The Conservative party have long been in favour of putting the big businesses, the rich, their donors, ahead of the people who work hard on floor. The fat cats in the ivory towers watch the money roll in while the people doing the hard work to make that money take home a pittance. They boldly spoke if trickle down economics, the idea that as the rich got richer they would start to pay more, but the reality is that the majority of the time as the big businesses get richer they find ways to pay their workforce less. Unions and strikes gave them some protection. Thatcher went to war with the unions, removed many of their rights and left them with a fraction of the power they had to stand up for their membership. New Labour failed to revoke these laws, but did at least leave them with some power. Tory plans will remove the little power the unions have left and leave workers no way to defend themselves.

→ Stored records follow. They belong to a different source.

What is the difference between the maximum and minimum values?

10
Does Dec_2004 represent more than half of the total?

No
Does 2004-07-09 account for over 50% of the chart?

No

The reasons for this become all too clear when you look at this graph:
The share of the income of the top 1% holds an inverse relationship to the number of union members. It suits the tories, and their pals in big business that fund them, to kill off the unions once and for all.

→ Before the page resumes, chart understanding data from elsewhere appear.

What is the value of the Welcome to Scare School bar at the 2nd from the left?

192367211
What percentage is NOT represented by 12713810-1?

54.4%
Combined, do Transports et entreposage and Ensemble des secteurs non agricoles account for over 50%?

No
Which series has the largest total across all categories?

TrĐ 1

You’ve all seen those adverts for our armed forces, you know the ones, they reiterate how important ALL the jobs involved can be. From the frontline all the way back to the catering and administration staff we are reminded that each and every one is important to the armed service.
So why is it that this ConDem coalition felt they could sell us lies about our emergency services? They have spouted a rhetoric that claims to have “protected frontline services”, but they have cut the support. I have a friend who works as a civilian in the West Yorkshire Police, he used to work shift patterns to allow him to take statements at times that were convenient to witnesses. He has seen a large number of his civilian colleagues made redundant and they’ve had their shiftwork removed. The reality of this is that when witnesses work 9-5 it is frontline officers who have to make the journey to collect statements etc and this is taking police away from the frontline. They’ve also had their travel expenses cut, meaning if a witness cannot come to the station it again falls to front line officers to do the task.

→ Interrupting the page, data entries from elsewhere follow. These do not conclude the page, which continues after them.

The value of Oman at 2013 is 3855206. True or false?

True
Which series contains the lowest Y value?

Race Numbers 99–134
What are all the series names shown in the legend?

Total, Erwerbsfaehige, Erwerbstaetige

Cameron spoke on channel 4 in the run up to the election about how the police service had suffered budget cuts but “crime has fallen”, my contact suggests that the reality is that as officers have to do all the paperwork etc themselves a large number of minor crimes are now no longer recorded. This effects the overall crime figures and gives Cameron his misleading headline.
It’s not just the police that have been attacked, recently ITV aired a documentary about the emergency department at the Manchester Royal Infirmary, the consultant in charge spoke about his frustration at being able to spend “less than 20% of [his] time with patients”, this was due to the government cuts to the administration staff and other non-frontline services. Paramedics are being replaced with “Emergency Care Assistants” who have little more than first aid training. They are the first to arrive on the scene and their job is basically to assess whether the 999 call was warranted and if it is to call a paramedic. This means that people in dire need of emergency care are being kept waiting longer.
The last 5 years have been dire for our emergency services, on top of cuts to Police and Emergency Health we’ve seen the fire brigade attacked to such an extent that they have felt the need to strike. Let that sink in.
And this all happened under a coalition, the Lib Dems able to rein in the worst and most extreme cuts the tories hoped for. The Lib Dems no longer have that power, so the future looks very, very bleak.